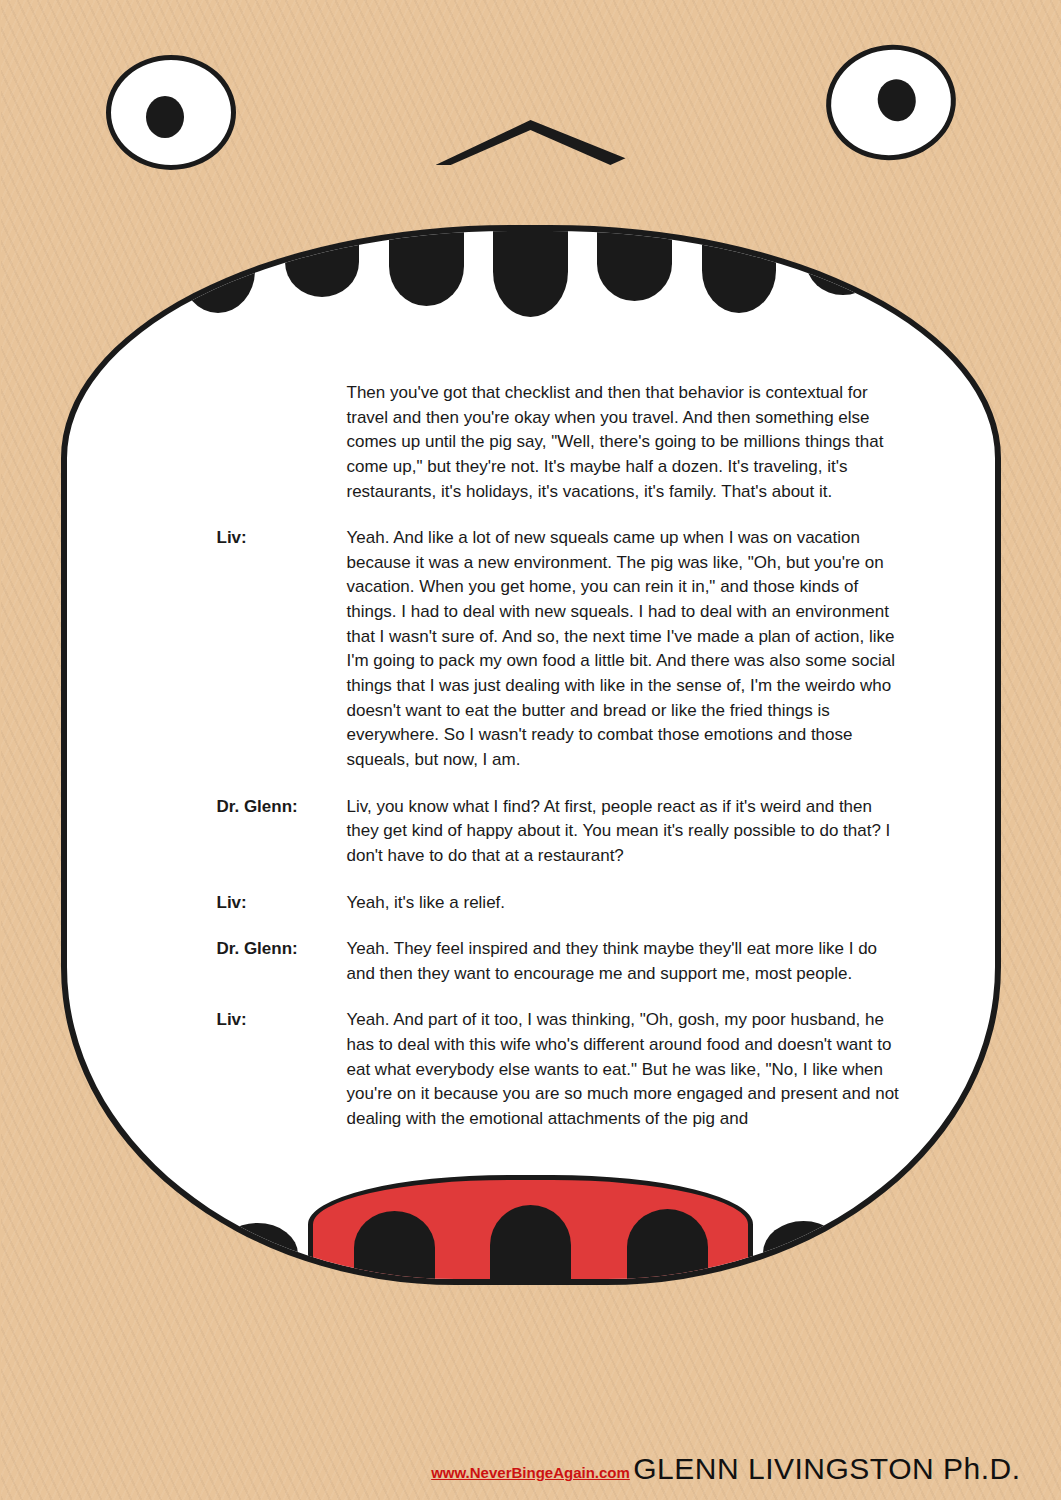Dr. Glenn:
Then you've got that checklist and then that behavior is contextual for travel and then you're okay when you travel. And then something else comes up until the pig say, "Well, there's going to be millions things that come up," but they're not. It's maybe half a dozen. It's traveling, it's restaurants, it's holidays, it's vacations, it's family. That's about it.
Liv:
Yeah. And like a lot of new squeals came up when I was on vacation because it was a new environment. The pig was like, "Oh, but you're on vacation. When you get home, you can rein it in," and those kinds of things. I had to deal with new squeals. I had to deal with an environment that I wasn't sure of. And so, the next time I've made a plan of action, like I'm going to pack my own food a little bit. And there was also some social things that I was just dealing with like in the sense of, I'm the weirdo who doesn't want to eat the butter and bread or like the fried things is everywhere. So I wasn't ready to combat those emotions and those squeals, but now, I am.
Dr. Glenn:
Liv, you know what I find? At first, people react as if it's weird and then they get kind of happy about it. You mean it's really possible to do that? I don't have to do that at a restaurant?
Liv:
Yeah, it's like a relief.
Dr. Glenn:
Yeah. They feel inspired and they think maybe they'll eat more like I do and then they want to encourage me and support me, most people.
Liv:
Yeah. And part of it too, I was thinking, "Oh, gosh, my poor husband, he has to deal with this wife who's different around food and doesn't want to eat what everybody else wants to eat." But he was like, "No, I like when you're on it because you are so much more engaged and present and not dealing with the emotional attachments of the pig and
www.NeverBingeAgain.com
GLENN LIVINGSTON Ph.D.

******

Assignment = Write out each entry word for word, images excluded.

Your solution =
Dr. Glenn:
Then you've got that checklist and then that behavior is contextual for travel and then you're okay when you travel. And then something else comes up until the pig say, "Well, there's going to be millions things that come up," but they're not. It's maybe half a dozen. It's traveling, it's restaurants, it's holidays, it's vacations, it's family. That's about it.
Liv:
Yeah. And like a lot of new squeals came up when I was on vacation because it was a new environment. The pig was like, "Oh, but you're on vacation. When you get home, you can rein it in," and those kinds of things. I had to deal with new squeals. I had to deal with an environment that I wasn't sure of. And so, the next time I've made a plan of action, like I'm going to pack my own food a little bit. And there was also some social things that I was just dealing with like in the sense of, I'm the weirdo who doesn't want to eat the butter and bread or like the fried things is everywhere. So I wasn't ready to combat those emotions and those squeals, but now, I am.
Dr. Glenn:
Liv, you know what I find? At first, people react as if it's weird and then they get kind of happy about it. You mean it's really possible to do that? I don't have to do that at a restaurant?
Liv:
Yeah, it's like a relief.
Dr. Glenn:
Yeah. They feel inspired and they think maybe they'll eat more like I do and then they want to encourage me and support me, most people.
Liv:
Yeah. And part of it too, I was thinking, "Oh, gosh, my poor husband, he has to deal with this wife who's different around food and doesn't want to eat what everybody else wants to eat." But he was like, "No, I like when you're on it because you are so much more engaged and present and not dealing with the emotional attachments of the pig and
www.NeverBingeAgain.com
GLENN LIVINGSTON Ph.D.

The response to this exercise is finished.